Functional Studies of Shaggy/Glycogen Synthase Kinase 3 Phosphorylation Sites in Drosophila melanogaster

Deppie Papadopoulou,^1, Michele Wolfe Bianchi,^1, and Marc Bourouis^1,2*

Institut de Génétique et de Biologie Moléculaire et Cellulaire, CNRS/INSERM/ULP, 67404 Illkirch C.U. de Strasbourg,¹ Institut de Recherche, Signalisation Biologie du Développement et Cancer, CNRS-UMR 6543 Centre de Biochimie, Université de Nice, Nice, France²

Received 9 July 2003/ Returned for modification 22 September 2003/ Accepted 12 March 2004

Early studies of glycogen synthase kinase 3 (GSK-3) in mammalian systems focused on its pivotal role in glycogen metabolism and insulin-mediated signaling.

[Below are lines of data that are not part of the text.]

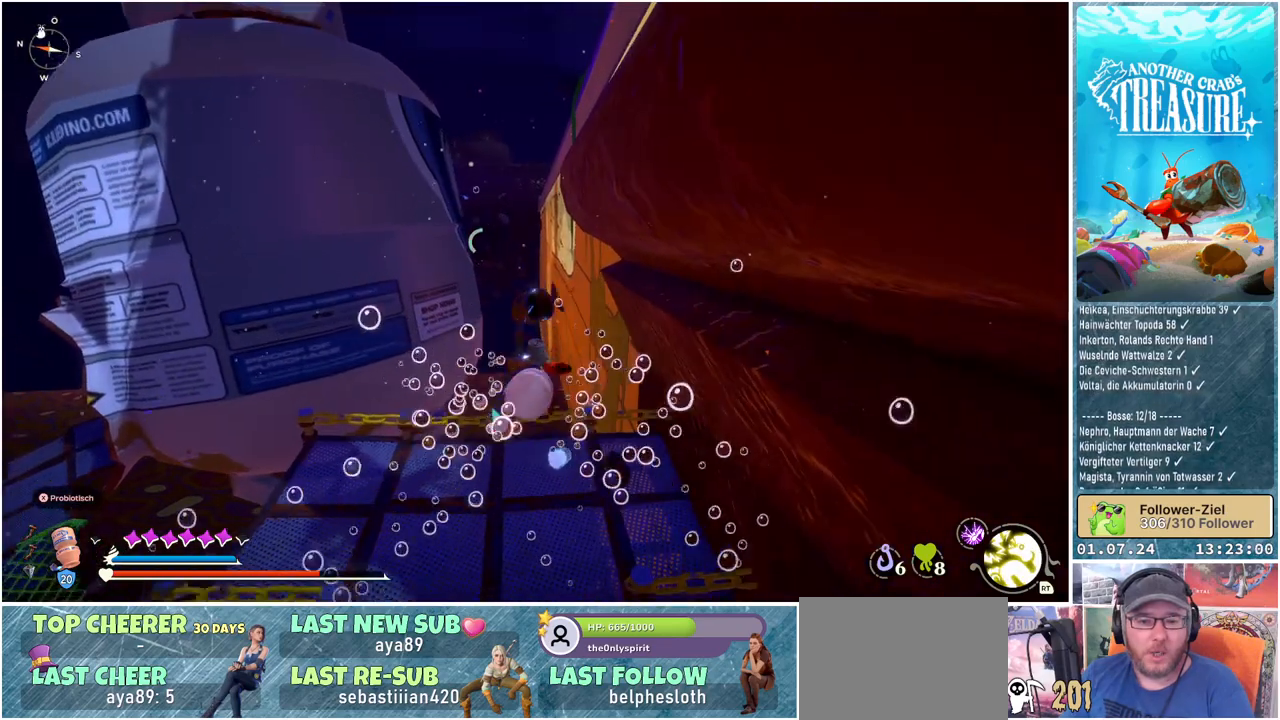
{"buttons": [], "left_stick": "center", "right_stick": "center", "events": [[167, "A", "up"], [250, "B", "up"], [483, "left_stick", "center"]]}
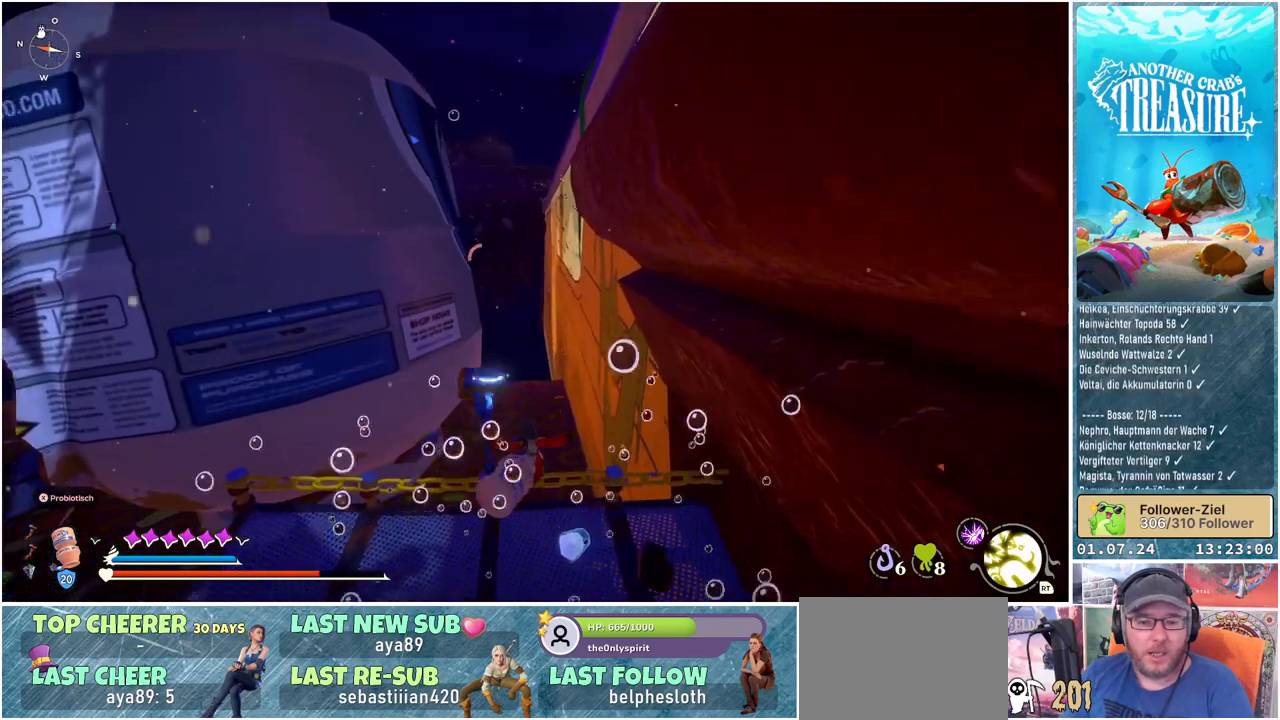
{"buttons": [], "left_stick": "center", "right_stick": "right", "events": [[67, "right_stick", "right"]]}
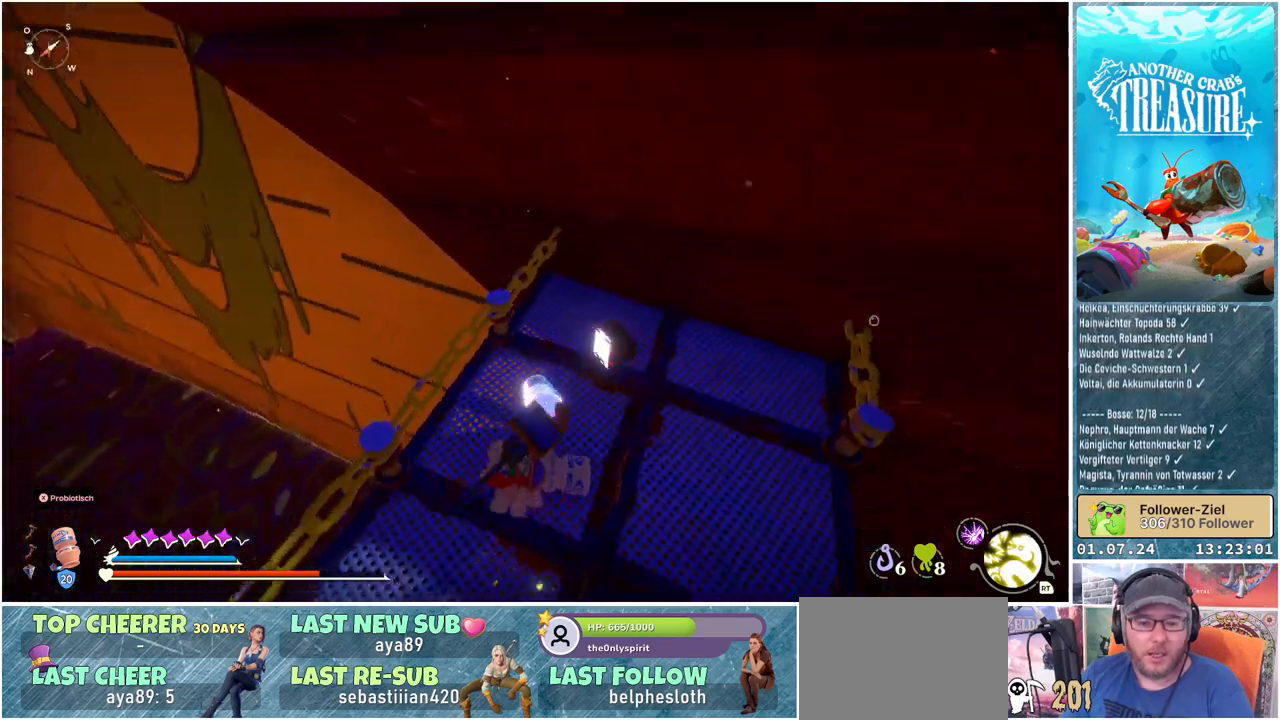
{"buttons": [], "left_stick": "right", "right_stick": "center", "events": [[150, "right_stick", "center"], [367, "left_stick", "right"]]}
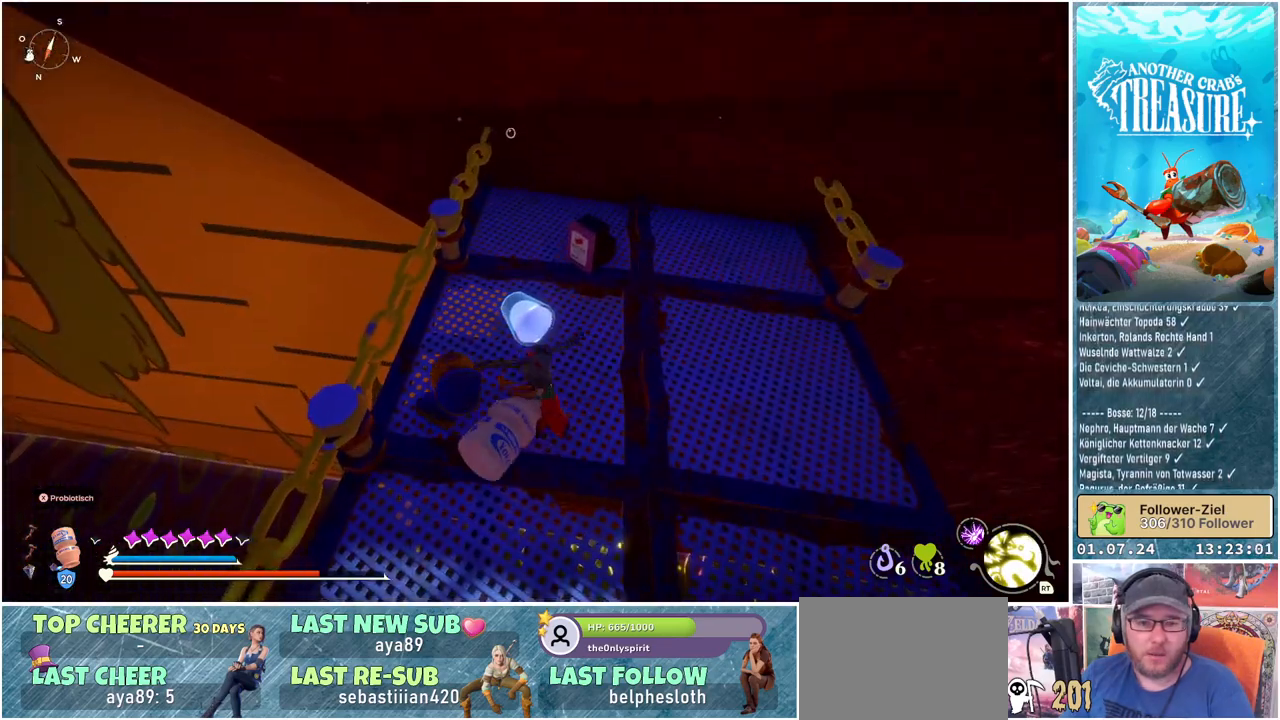
{"buttons": [], "left_stick": "center", "right_stick": "center", "events": [[33, "left_stick", "up-right"], [283, "left_stick", "up"], [500, "left_stick", "center"]]}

It is now recognized that GSK-3 is central to a number of diverse signaling systems. Here, we show that the major form of the kinase Shaggy (Sgg), the GSK-3 fly ortholog, is negatively regulated during insulin-like/phosphatidylinositol 3-kinase (PI3K) signaling in vivo. Since genetic studies of Drosophila melanogaster had previously shown that Wingless (Wg) signaling also acts to antagonize Sgg, we investigate how the kinase might integrate, or else discriminate, signaling inputs by Wg and insulin. Using Drosophila cell line assays, we found, in contrast to previous reports, that Wg induces accumulation of its transducer Armadillo (Arm)/ß-catenin without significant alteration of global Sgg-specific activity. In agreement with a previous study using human GSK-3ß, Wg did not cause phosphorylation changes of the Ser9 or Tyr214 regulatory phosphorylated sites of Sgg. Conversely, as shown in mammalian systems, insulin-induced inhibition of Sgg-specific activity by phosphorylation at the N-terminal pseudosubstrate site (Ser9) did not induce Arm/ß-catenin accumulation, showing selectivity in response to the different signaling pathways. Interestingly, a minigene bearing a Ser9-to-Ala change rescued mutant sgg without causing abnormal development, suggesting that the regulation of Sgg via the inhibitory pseudosubstrate domain is dispensable for many aspects of its function. Our studies of Drosophila show that Wg and insulin or PI3K pathways do not converge on Sgg but that they exhibit cross-regulatory interactions.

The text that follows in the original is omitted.